Following the discovery of what was under the sheet at Kingswear, the scribe dropped a line to the Cornwall Railway Society Webmaster.
Dear Keith,
The engine lying on a WARFLAT in a siding at Kingswear is a tenuous excuse to expand on the fate of the vessel over the years.
My old pal, Bob Le Marchant, graduate of the Camborne School of Mines, hero of the Festiniog, originator of the mine train at Morwellham, was brought up in Paignton and knows the area well. He remembers the colliers offloading at Kingswear for Torquay Gas Works and the lightships tied up at Philips’s yard on the Dart.

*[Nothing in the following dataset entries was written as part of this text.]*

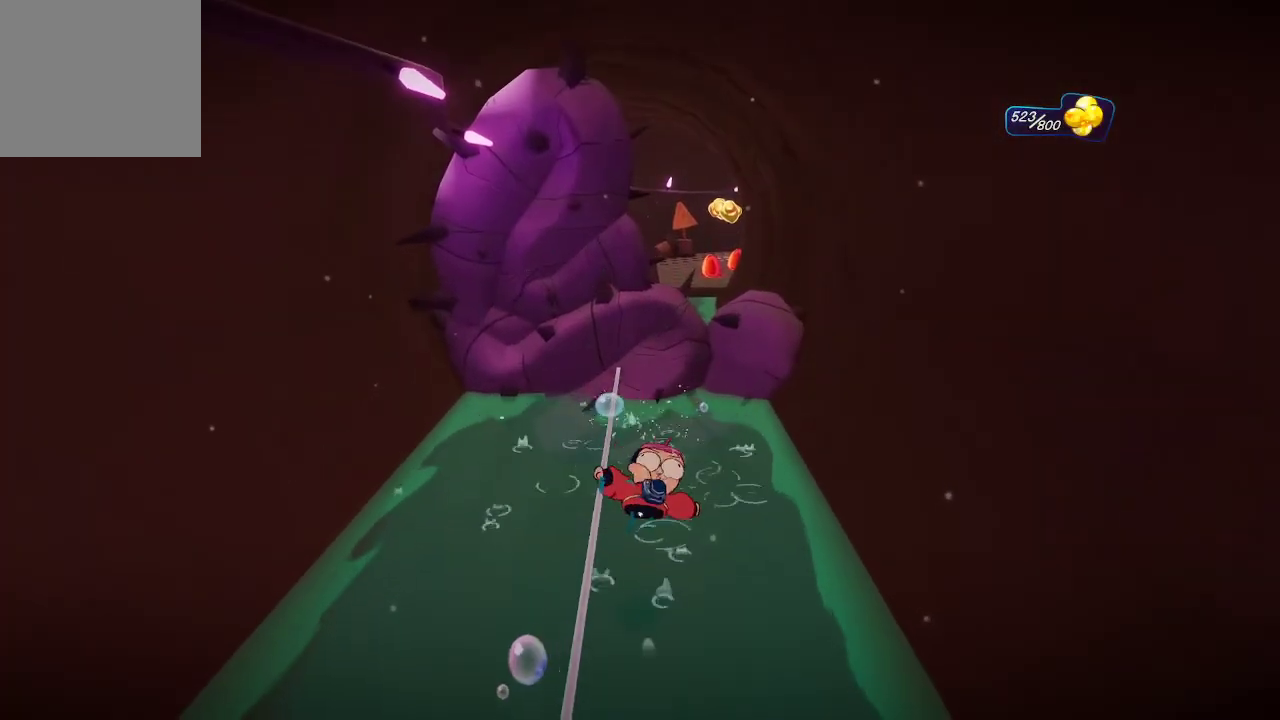
{"buttons": [], "left_stick": "center", "right_stick": "center", "events": []}
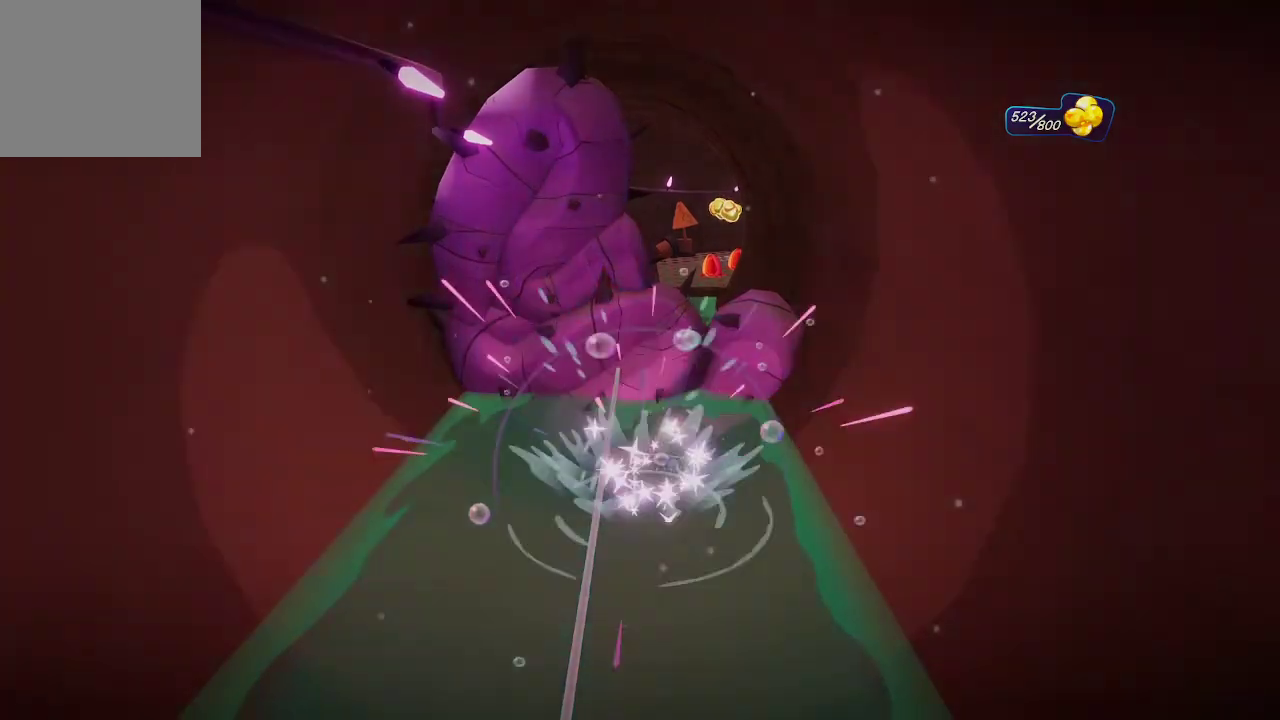
{"buttons": [], "left_stick": "center", "right_stick": "center", "events": []}
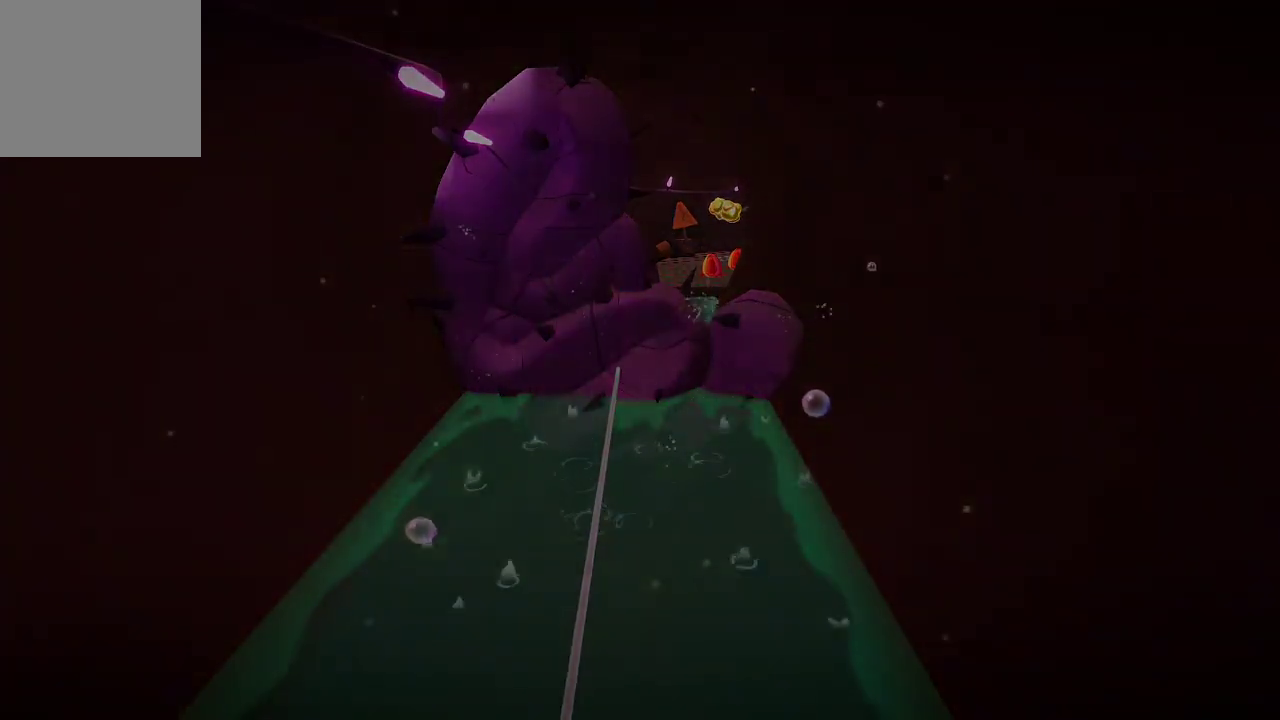
{"buttons": [], "left_stick": "center", "right_stick": "center", "events": []}
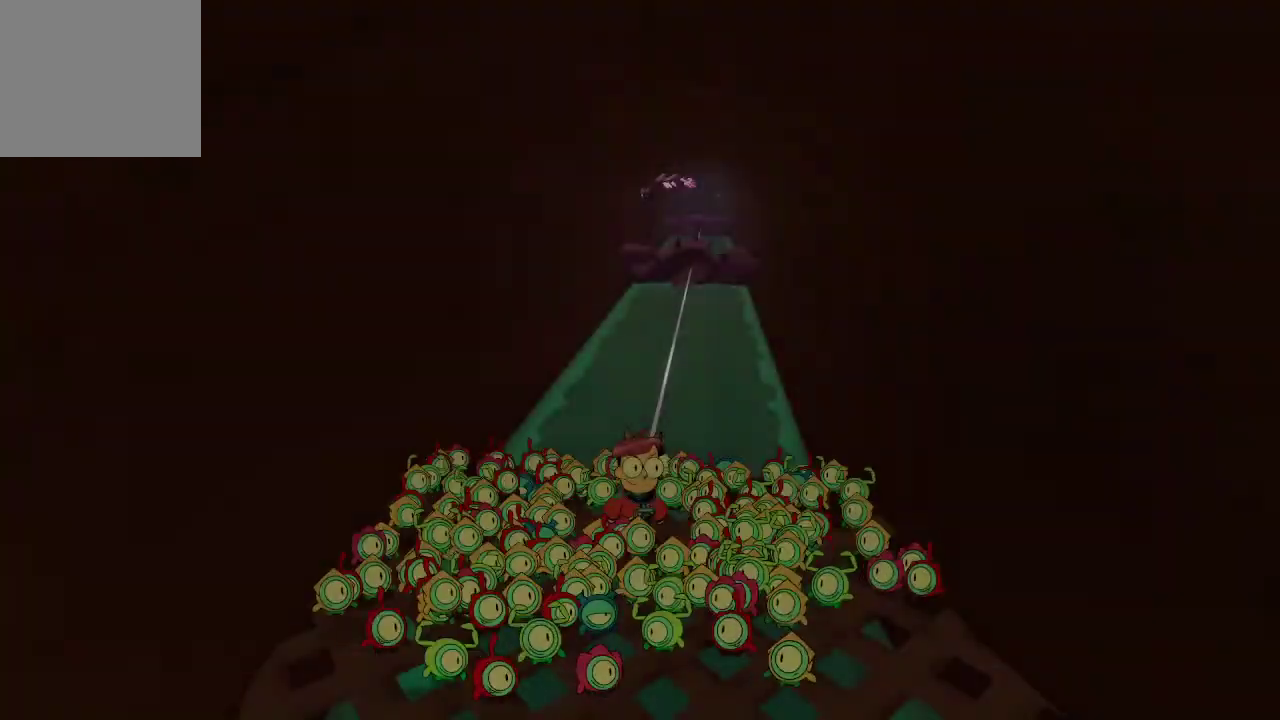
{"buttons": ["R1"], "left_stick": "up", "right_stick": "center", "events": [[333, "left_stick", "up"], [500, "R1", "down"]]}
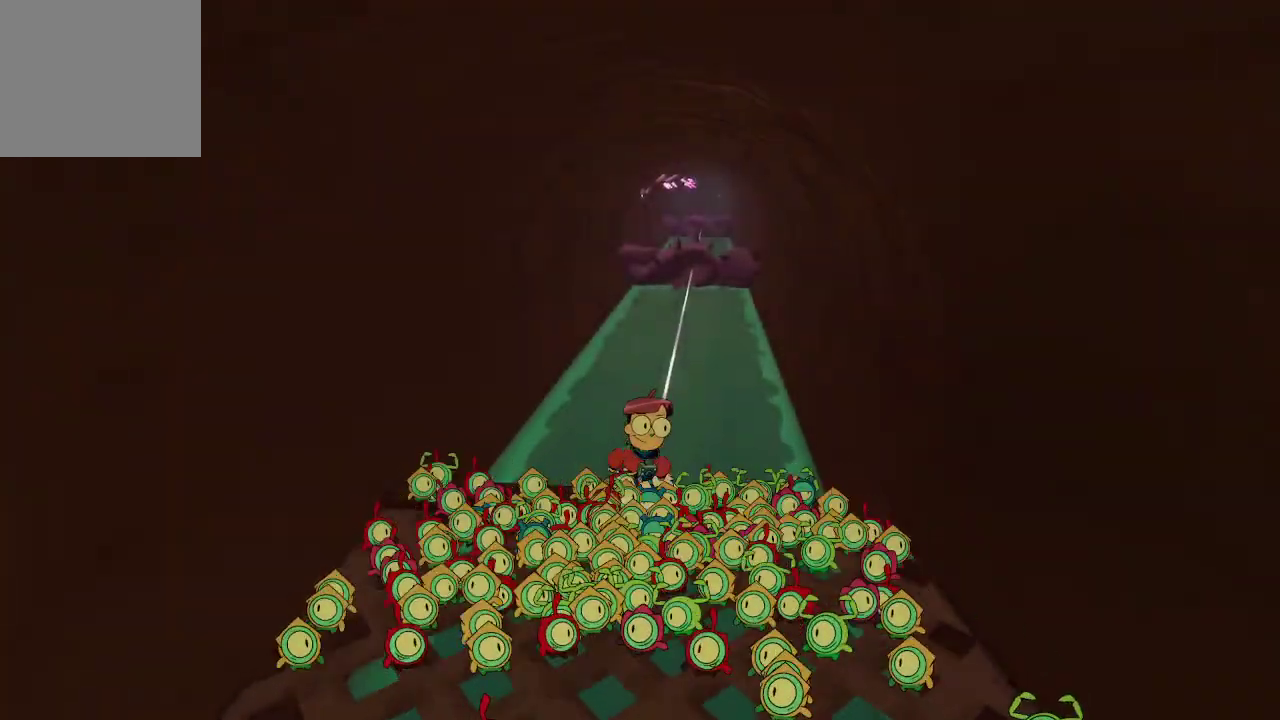
{"buttons": ["R1"], "left_stick": "center", "right_stick": "center", "events": [[333, "left_stick", "center"]]}
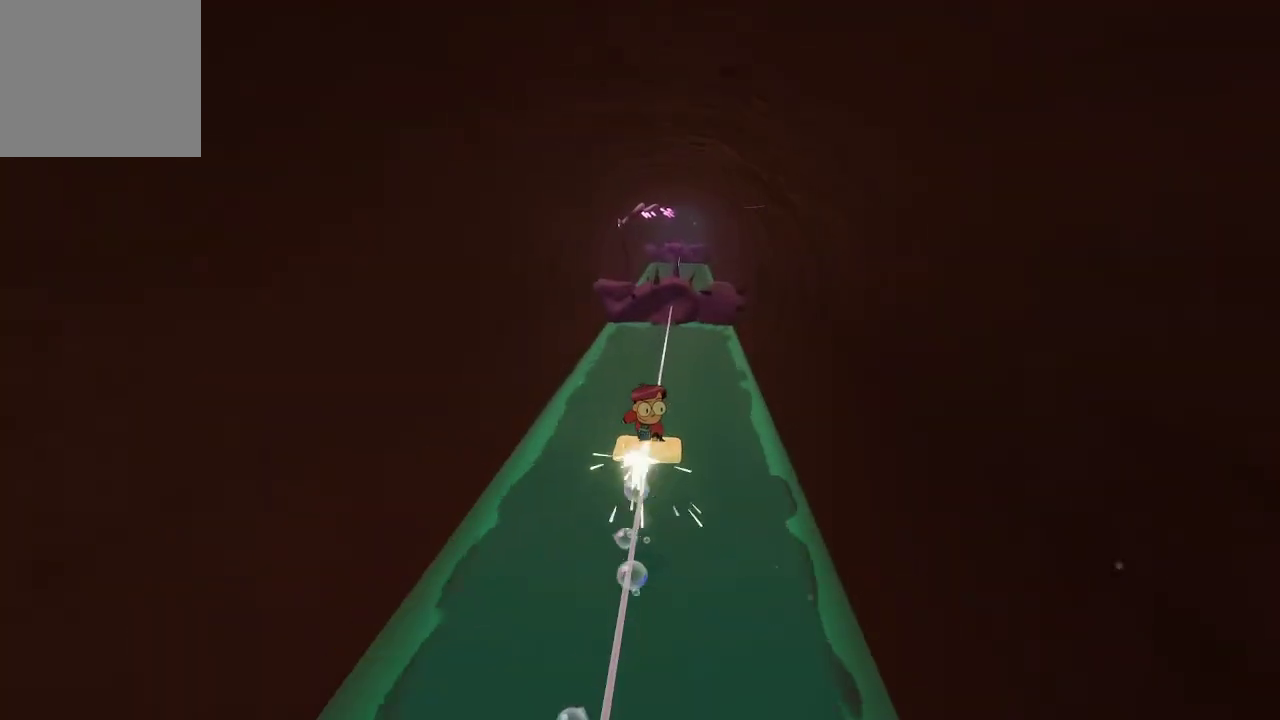
{"buttons": ["R1"], "left_stick": "up", "right_stick": "center", "events": [[300, "left_stick", "up"]]}
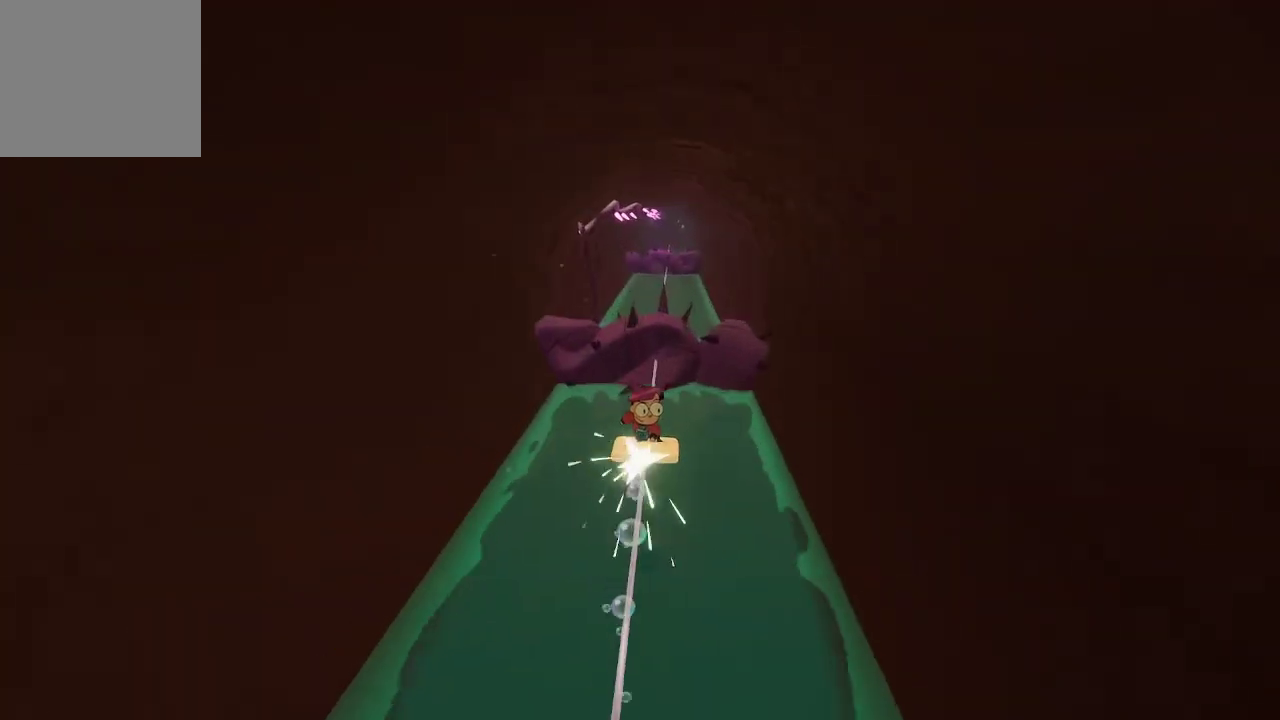
{"buttons": ["R1"], "left_stick": "up", "right_stick": "center", "events": [[133, "A", "down"], [333, "A", "up"]]}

Sending him the piece on Britannia Crossing, I asked him if he’d noticed the polythene-covered load at Kingswear when he was there recently. He came back with this:-
“I remember my efforts to save the Compton Castle, and base it at Morwellham. I had a promise of the money to buy the vessel from the Transport Trust, but not the money to repair it. That was when I bought my first welder and taught myself to weld. But the Trustees did not share my vision. Then it was bought by a publican in Looe, and towed there. Cut off the superstructure to get it under Looe Bridge. Placed it on a custom built slip up the West Looe boat yard (there was a rail system there). But the boiler was cut up and thrown out of a hole cut in the bottom. At about this time I gave up interest, and the engines were taken out for a museum ” – in the Isle of Wight”, and she was towed to Truro. Makes. me sad to see her there.”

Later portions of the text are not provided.